Addition of 2-weeks tVNS to exercise therapy did not show superior effect on disability improvement compare to exercise alone in chronic low back pain. Transcutaneous auricular vagus nerve stimulation can be used as additional treatment for chronic low back pain. Consideration of patient selection and care should be taken as mentioned in our study.

 

7. Future Scope

This is the first study in Indonesia to demonstrate that exercise therapy with or without stimulation of the vagus nerve (tVNS) reduces disability status in chronic low back pain. Future studies are necessary to confirm the effect of tVNS alone compared to exercise therapy on CLBP patients.
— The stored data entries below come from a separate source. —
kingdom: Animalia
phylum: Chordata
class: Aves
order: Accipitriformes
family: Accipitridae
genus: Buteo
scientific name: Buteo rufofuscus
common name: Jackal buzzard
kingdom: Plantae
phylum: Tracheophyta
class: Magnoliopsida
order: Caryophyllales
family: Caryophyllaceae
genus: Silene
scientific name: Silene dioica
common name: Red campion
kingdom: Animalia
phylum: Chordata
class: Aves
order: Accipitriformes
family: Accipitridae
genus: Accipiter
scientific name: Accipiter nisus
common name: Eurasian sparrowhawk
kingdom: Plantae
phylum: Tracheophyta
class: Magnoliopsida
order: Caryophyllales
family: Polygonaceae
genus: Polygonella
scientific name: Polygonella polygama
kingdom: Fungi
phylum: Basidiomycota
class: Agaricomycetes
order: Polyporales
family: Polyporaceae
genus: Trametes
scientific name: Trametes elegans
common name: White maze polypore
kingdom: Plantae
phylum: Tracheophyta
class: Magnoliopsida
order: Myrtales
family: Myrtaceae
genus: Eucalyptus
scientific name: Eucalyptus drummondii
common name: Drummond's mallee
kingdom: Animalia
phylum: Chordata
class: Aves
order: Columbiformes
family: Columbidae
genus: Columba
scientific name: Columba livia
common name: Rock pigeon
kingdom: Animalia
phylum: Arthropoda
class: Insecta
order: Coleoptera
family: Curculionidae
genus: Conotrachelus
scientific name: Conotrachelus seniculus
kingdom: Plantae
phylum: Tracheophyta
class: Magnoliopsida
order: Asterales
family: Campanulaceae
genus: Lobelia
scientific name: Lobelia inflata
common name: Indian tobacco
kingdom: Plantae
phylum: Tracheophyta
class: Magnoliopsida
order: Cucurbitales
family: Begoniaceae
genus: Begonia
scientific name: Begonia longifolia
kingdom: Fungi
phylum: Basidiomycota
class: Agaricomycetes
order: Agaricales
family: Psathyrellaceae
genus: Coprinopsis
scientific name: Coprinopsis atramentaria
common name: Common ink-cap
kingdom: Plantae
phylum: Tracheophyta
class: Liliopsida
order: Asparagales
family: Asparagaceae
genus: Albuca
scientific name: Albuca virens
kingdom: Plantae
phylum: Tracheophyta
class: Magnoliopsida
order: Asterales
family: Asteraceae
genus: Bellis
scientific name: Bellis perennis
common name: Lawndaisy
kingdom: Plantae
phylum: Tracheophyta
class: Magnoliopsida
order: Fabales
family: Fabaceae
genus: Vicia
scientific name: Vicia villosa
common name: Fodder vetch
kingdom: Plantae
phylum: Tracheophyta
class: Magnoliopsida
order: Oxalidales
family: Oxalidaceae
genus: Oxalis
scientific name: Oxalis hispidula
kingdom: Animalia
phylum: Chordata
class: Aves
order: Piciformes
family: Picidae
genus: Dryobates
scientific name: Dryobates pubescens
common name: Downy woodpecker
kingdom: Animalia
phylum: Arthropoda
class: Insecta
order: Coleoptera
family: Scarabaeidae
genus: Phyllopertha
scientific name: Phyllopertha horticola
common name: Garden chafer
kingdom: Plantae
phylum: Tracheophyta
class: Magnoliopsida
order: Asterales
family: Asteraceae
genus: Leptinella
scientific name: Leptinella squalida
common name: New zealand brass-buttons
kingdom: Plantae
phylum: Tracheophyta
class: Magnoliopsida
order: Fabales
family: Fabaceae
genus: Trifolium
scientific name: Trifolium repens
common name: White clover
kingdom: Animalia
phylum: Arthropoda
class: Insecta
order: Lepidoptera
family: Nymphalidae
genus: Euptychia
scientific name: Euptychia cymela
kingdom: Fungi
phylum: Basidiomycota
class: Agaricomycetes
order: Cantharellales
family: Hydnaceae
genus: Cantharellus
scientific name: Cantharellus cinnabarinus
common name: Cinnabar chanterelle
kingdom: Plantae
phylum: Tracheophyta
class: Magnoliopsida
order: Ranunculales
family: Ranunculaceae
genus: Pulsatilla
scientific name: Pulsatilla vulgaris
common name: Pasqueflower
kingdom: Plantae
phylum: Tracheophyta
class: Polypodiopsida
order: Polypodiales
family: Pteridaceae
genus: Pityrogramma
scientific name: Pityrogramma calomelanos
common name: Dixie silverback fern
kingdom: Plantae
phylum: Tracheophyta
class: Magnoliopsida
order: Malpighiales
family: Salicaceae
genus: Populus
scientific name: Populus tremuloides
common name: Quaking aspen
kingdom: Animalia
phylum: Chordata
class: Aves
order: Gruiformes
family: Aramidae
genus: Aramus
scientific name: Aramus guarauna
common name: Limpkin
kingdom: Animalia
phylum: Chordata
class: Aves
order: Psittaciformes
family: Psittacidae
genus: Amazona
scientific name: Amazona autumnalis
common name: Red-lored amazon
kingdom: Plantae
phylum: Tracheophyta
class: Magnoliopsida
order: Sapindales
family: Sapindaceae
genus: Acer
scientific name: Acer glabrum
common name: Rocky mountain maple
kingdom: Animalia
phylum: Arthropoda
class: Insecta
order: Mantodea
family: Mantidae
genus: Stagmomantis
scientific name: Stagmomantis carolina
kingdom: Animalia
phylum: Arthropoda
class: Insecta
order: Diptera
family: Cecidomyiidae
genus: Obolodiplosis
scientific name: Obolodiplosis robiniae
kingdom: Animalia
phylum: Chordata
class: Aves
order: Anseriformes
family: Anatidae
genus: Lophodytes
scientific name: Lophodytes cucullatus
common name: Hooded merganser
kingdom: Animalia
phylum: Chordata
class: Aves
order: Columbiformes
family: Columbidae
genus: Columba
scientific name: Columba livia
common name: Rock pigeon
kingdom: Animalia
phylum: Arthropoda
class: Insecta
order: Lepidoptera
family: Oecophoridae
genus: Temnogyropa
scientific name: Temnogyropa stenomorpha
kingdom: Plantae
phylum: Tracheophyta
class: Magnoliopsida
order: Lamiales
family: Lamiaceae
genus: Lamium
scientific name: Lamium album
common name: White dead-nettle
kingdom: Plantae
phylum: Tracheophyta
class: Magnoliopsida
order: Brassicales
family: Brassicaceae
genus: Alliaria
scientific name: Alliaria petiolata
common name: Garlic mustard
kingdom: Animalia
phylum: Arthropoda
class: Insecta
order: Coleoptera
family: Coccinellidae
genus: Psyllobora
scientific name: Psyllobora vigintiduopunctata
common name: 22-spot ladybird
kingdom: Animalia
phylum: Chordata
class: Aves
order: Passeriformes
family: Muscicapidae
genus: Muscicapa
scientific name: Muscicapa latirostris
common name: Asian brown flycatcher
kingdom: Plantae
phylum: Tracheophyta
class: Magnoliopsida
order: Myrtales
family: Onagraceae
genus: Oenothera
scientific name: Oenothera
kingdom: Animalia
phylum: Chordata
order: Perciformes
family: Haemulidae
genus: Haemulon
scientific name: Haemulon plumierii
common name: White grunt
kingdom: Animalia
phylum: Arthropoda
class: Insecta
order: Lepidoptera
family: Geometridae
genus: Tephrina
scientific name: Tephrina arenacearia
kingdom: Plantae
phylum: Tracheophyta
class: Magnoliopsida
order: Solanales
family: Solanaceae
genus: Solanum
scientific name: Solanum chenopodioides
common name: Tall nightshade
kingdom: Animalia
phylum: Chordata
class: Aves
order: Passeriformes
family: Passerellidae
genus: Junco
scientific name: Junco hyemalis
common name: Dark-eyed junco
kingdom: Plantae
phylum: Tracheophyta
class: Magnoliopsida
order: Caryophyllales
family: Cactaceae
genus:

Studies with long-term follow-up, with stimulation modifications at various locations, frequencies, and durations, and recruiting subjects based on activity level are also needed to further explore the beneficial effect of tVNS.

 

8. Data availability

The numerical data generated in this trial is available with the authors.

 

9. Acknowledgments

This study was supported by Medical Rehabilitation Installation, Dr. Soetomo Hospital Surabaya, Indonesia.

 

10. Conflicts of interest

All authors have no conflict of interest to declare

 

11. Funding

This research did not receive any specific grant from funding agencies in the public, commercial, or not-for-profit sectors.